§ Task objective
Reproduce the digital comics text from "No doubt we're" up to and including "rather than paper.", substituting "smartphone" for "smart phone".

§ Document text
==========

No doubt we're living in wildly transitional times. A small handful of years ago no one knew what a smart phone or a tablet or an e-reader or streaming or an MP3 was, and now they're all greatly affecting the way we purchase and consume our entertainment. The music, film, and television industries have all had their digital growing pains, but have come out the other side with a workable, profitable model. Even books, those long-assumed-antiquated artifacts, have stuck around, albeit on the Kindle and Nook and iPad rather than paper.

Though the writing about digital has been on the wall long enough for the spray paint to dry and even fade a little bit, the comics industry is just now starting to focus on offering their product electronically. Comics being a subsection of just regular old books, and books having made the transition mostly successfully, you'd think this would be a pretty smooth ride. DC have started offering all of their books digitally the same day as they're available in print. Marvel is putting "free" digital codes in all of their books, and trying to test the boundaries of the digital medium with the forthcoming Infinite Comics.

The thing is, you'd be hard-pressed to find anyone sensible who thinks digital comics will help the industry rebound to the dizzy heights it once occupied, when DC sold millions of Superman comics to eager young lads and lasses. Unlike music, movies, television, and even novels, comic books are not simply a popular, proven entertainment option needing a new delivery method. Comic books are a niche hobby, and have been since at least the mid '90s.

Think about this: The best-selling comic book each month hits just over 100,000 sales, at best. Most hover somewhere around 50,000. A comic is typically in danger of being canceled if it sells less than 20,000. A network TV show, on the other hand, gets threatened with cancellation when it gets less than 7 million viewers. I know they're different mediums, but, really, the comic book industry can't go on pretending it exists in anything but its own hermetic Bottle City of Kandor.

Oh, sure, it's easy to get fooled, what with comics enjoying what has to be the highest amount of mainstream exposure they've ever had. The Walking Dead (based on an Image comic book) is a bonafide hit on AMC. This summer, everybody who didn't already know is going to know who the Avengers are. Anticipation for Christopher Nolan's final Batman film is crazy-high. There are currently Avengers, Spider-Man, Young Justice, and Green Lantern cartoons on the air. And you can walk into any Wal-Mart, K-Mart, Target, JC Penney, or Kohl's and buy any number of shirts, hoodies, pajamas, hats, or underwear featuring Marvel and DC properties.

==========

§ Stored data entries
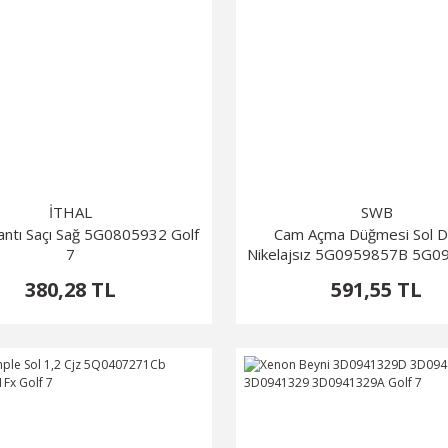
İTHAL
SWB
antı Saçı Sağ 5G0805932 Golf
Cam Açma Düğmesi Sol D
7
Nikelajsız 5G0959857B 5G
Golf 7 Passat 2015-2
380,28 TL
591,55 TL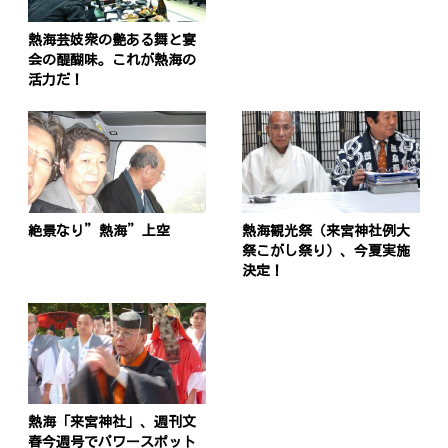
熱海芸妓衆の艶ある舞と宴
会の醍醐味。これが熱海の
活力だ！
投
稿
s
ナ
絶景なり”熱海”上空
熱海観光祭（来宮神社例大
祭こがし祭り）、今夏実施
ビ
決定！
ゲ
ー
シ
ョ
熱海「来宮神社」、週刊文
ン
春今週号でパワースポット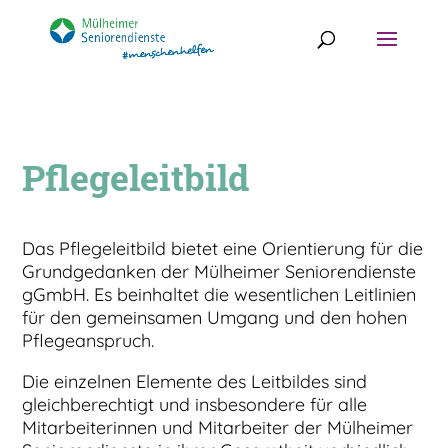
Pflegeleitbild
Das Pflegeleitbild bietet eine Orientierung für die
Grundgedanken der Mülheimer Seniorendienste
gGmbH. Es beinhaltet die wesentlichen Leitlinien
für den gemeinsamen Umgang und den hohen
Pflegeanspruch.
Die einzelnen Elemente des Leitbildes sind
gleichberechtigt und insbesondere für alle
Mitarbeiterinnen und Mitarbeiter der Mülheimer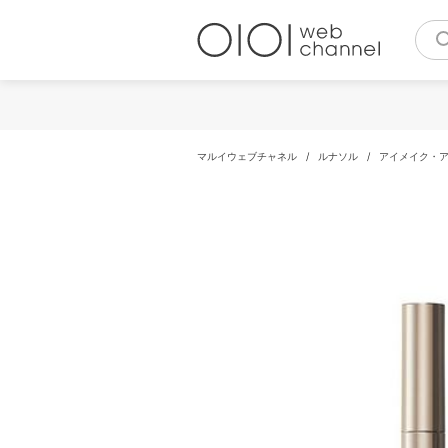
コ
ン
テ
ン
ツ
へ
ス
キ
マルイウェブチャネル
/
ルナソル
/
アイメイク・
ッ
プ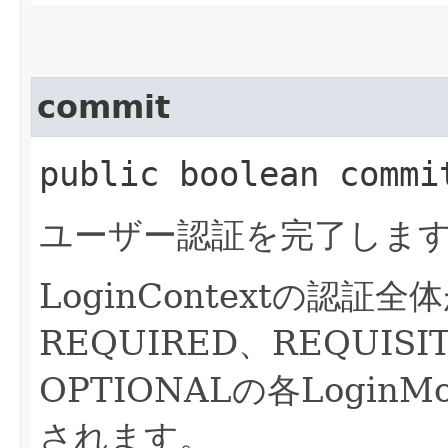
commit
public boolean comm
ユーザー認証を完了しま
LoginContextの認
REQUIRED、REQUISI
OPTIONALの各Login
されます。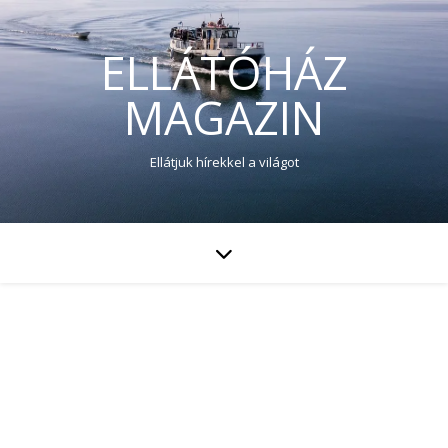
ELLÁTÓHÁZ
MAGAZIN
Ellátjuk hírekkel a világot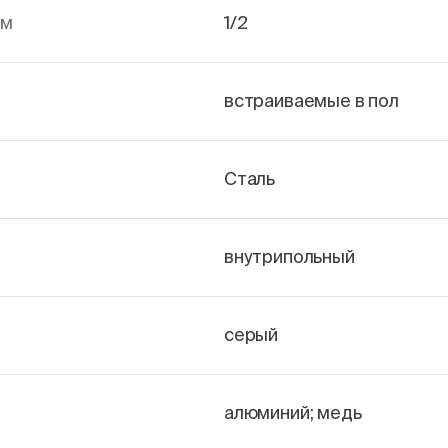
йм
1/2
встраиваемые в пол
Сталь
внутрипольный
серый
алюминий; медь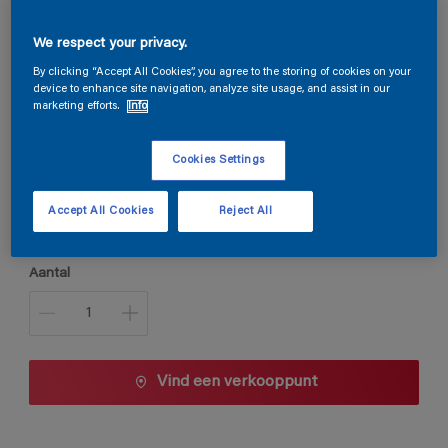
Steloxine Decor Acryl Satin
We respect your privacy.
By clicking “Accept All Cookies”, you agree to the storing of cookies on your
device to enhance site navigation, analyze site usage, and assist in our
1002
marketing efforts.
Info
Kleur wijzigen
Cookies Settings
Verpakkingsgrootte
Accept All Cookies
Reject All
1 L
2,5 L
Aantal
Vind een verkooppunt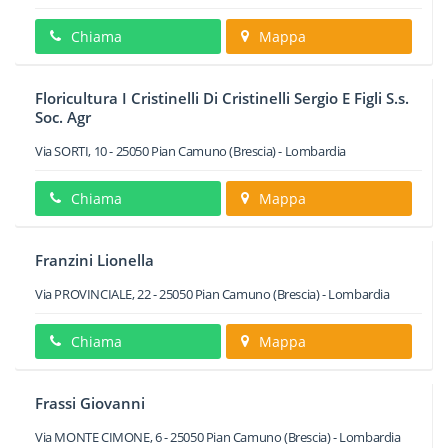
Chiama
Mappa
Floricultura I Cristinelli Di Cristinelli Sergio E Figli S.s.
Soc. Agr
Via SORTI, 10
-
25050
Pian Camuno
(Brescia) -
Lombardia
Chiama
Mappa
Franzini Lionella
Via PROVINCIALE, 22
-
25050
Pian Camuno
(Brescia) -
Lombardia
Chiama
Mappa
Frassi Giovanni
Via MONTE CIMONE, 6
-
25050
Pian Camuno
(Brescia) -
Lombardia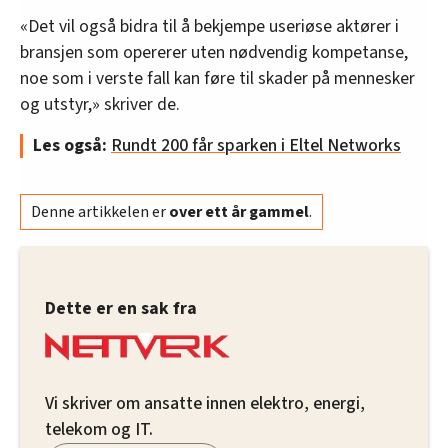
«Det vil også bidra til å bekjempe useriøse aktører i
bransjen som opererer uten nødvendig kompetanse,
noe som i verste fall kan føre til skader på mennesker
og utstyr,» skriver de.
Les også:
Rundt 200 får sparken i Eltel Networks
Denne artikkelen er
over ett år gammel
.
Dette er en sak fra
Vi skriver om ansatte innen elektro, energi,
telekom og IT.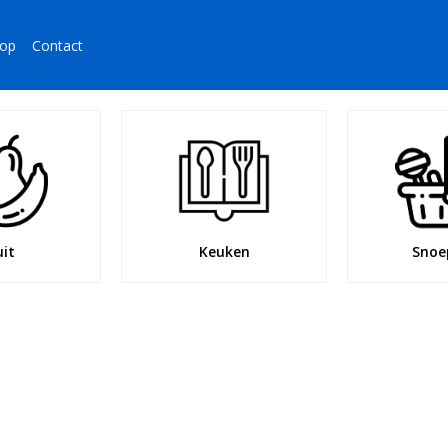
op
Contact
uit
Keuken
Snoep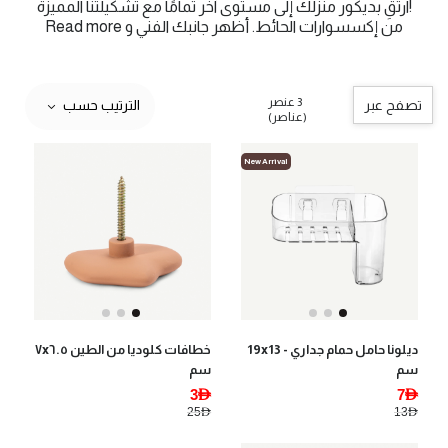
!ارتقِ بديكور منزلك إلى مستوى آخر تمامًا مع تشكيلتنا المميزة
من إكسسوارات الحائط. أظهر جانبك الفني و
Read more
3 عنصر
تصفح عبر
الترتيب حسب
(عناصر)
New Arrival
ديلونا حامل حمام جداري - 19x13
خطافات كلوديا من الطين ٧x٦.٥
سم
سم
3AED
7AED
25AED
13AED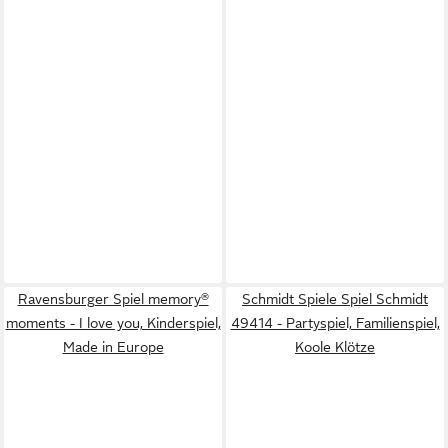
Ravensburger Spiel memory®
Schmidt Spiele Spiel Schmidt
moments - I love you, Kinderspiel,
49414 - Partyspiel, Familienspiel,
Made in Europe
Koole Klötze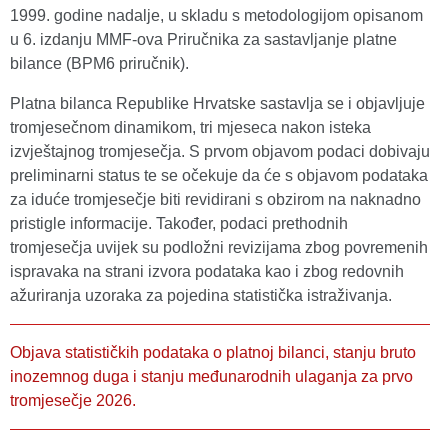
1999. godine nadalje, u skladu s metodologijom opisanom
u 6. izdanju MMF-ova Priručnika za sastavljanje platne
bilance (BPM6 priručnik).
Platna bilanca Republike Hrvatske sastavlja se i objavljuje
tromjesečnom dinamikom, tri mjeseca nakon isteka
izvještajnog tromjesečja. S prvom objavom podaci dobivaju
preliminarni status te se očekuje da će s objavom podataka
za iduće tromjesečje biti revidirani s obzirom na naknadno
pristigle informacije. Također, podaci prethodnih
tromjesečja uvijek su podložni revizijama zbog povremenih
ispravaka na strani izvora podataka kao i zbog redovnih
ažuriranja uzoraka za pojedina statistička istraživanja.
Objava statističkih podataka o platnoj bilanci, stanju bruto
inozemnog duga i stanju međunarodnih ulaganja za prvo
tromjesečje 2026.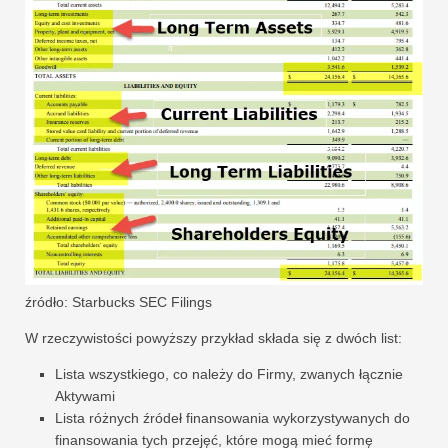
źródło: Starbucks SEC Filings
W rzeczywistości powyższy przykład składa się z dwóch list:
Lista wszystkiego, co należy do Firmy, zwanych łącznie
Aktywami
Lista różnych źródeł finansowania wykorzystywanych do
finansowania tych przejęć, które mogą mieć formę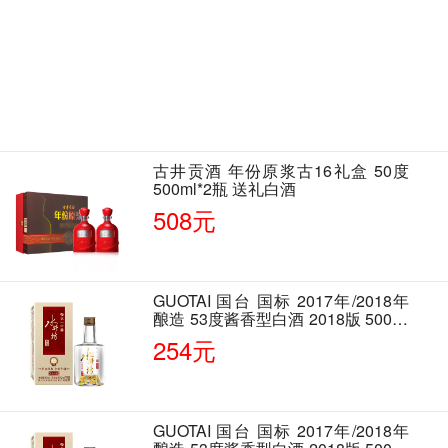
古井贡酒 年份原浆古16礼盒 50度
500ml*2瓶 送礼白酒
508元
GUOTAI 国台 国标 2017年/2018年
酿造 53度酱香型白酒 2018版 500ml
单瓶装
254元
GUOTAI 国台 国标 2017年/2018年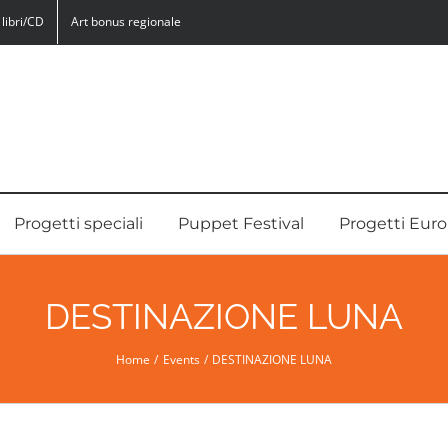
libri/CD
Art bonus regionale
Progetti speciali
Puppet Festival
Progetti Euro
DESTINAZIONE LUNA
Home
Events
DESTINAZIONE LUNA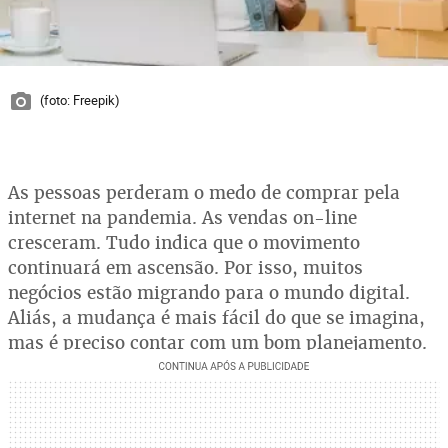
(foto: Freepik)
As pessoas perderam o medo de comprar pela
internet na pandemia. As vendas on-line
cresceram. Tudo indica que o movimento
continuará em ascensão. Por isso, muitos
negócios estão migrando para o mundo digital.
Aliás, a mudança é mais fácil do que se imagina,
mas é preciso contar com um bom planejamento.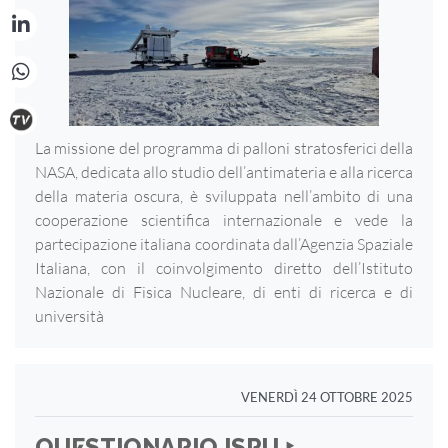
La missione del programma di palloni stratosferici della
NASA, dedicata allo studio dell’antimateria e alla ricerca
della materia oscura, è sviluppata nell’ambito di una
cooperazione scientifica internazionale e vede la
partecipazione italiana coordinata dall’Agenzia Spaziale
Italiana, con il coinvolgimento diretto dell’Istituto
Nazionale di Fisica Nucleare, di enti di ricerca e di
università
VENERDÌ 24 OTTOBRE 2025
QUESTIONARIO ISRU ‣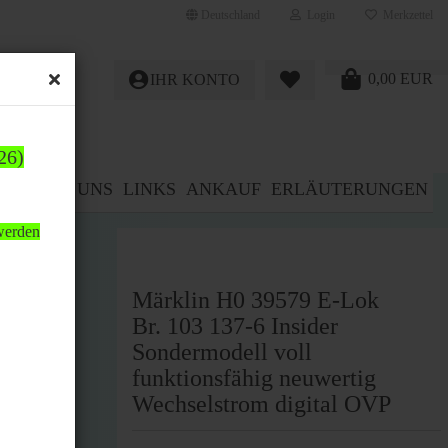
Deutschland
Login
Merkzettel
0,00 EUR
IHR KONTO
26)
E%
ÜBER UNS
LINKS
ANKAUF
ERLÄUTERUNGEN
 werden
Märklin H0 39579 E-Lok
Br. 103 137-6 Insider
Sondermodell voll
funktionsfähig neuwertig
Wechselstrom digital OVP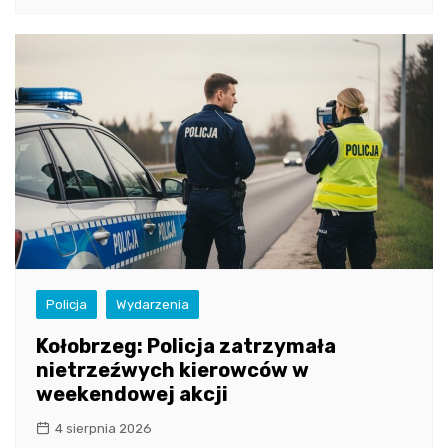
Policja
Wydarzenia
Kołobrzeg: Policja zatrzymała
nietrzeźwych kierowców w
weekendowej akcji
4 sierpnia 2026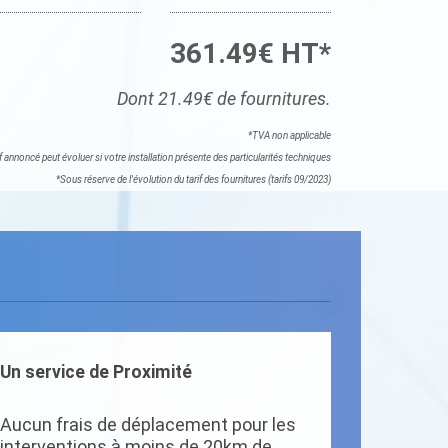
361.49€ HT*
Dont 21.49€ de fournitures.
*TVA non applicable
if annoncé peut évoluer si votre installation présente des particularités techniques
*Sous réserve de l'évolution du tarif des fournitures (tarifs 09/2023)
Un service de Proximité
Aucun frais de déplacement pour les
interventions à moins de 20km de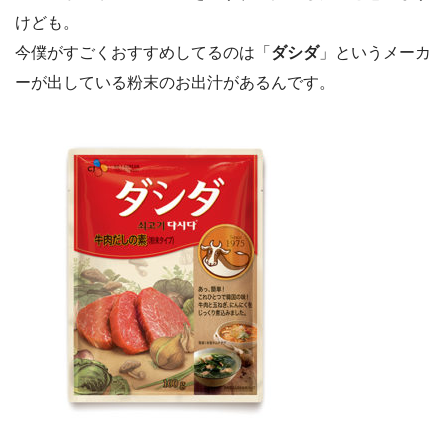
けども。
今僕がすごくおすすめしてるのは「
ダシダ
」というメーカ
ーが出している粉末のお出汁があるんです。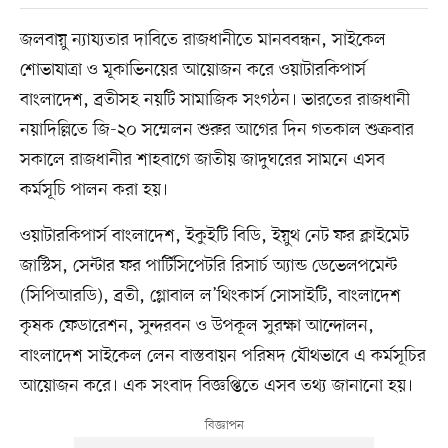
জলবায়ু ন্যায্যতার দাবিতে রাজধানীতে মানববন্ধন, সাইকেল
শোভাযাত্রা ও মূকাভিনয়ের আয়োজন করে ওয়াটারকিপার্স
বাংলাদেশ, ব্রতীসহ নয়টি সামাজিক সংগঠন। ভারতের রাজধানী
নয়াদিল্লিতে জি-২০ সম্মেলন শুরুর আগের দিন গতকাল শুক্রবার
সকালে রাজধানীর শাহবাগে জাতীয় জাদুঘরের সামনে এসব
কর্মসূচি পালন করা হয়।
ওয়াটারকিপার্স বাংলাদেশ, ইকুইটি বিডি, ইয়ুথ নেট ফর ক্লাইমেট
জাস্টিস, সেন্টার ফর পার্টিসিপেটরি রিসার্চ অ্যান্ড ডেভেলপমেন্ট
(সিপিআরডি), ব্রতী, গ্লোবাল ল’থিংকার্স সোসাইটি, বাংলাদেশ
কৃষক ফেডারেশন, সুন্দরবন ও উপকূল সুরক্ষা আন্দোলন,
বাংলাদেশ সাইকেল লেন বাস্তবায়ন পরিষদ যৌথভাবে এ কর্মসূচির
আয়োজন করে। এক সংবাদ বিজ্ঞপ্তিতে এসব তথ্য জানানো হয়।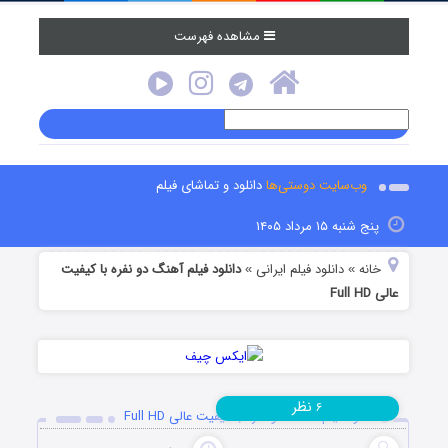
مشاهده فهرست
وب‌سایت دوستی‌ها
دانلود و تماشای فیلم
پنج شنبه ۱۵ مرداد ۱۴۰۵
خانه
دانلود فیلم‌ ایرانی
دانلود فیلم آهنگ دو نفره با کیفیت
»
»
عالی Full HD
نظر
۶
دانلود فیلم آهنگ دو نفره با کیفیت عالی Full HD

==========

§ Task answer
No doubt we're living in wildly transitional times. A small handful of years ago no one knew what a smartphone or a tablet or an e-reader or streaming or an MP3 was, and now they're all greatly affecting the way we purchase and consume our entertainment. The music, film, and television industries have all had their digital growing pains, but have come out the other side with a workable, profitable model. Even books, those long-assumed-antiquated artifacts, have stuck around, albeit on the Kindle and Nook and iPad rather than paper.